• Work request: Copy the text of the items below word for word, leaving out any pictures.

Collected data:

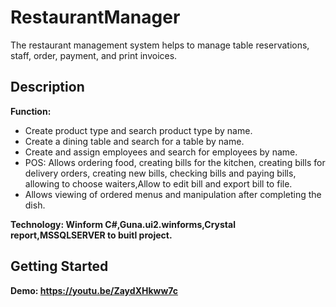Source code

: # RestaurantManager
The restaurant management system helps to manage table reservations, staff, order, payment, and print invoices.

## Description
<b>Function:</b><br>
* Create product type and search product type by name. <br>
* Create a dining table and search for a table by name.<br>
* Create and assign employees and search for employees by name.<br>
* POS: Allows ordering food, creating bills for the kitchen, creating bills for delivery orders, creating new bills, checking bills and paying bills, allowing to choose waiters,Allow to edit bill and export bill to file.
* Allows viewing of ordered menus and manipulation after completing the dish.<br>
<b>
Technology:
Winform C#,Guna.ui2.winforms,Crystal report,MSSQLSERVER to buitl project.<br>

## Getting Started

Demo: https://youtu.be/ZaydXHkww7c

• Answer space:
Source code

: # RestaurantManager
The restaurant management system helps to manage table reservations, staff, order, payment, and print invoices.

## Description
<b>Function:</b><br>
* Create product type and search product type by name. <br>
* Create a dining table and search for a table by name.<br>
* Create and assign employees and search for employees by name.<br>
* POS: Allows ordering food, creating bills for the kitchen, creating bills for delivery orders, creating new bills, checking bills and paying bills, allowing to choose waiters,Allow to edit bill and export bill to file.
* Allows viewing of ordered menus and manipulation after completing the dish.<br>
<b>
Technology:
Winform C#,Guna.ui2.winforms,Crystal report,MSSQLSERVER to buitl project.<br>

## Getting Started

Demo: https://youtu.be/ZaydXHkww7c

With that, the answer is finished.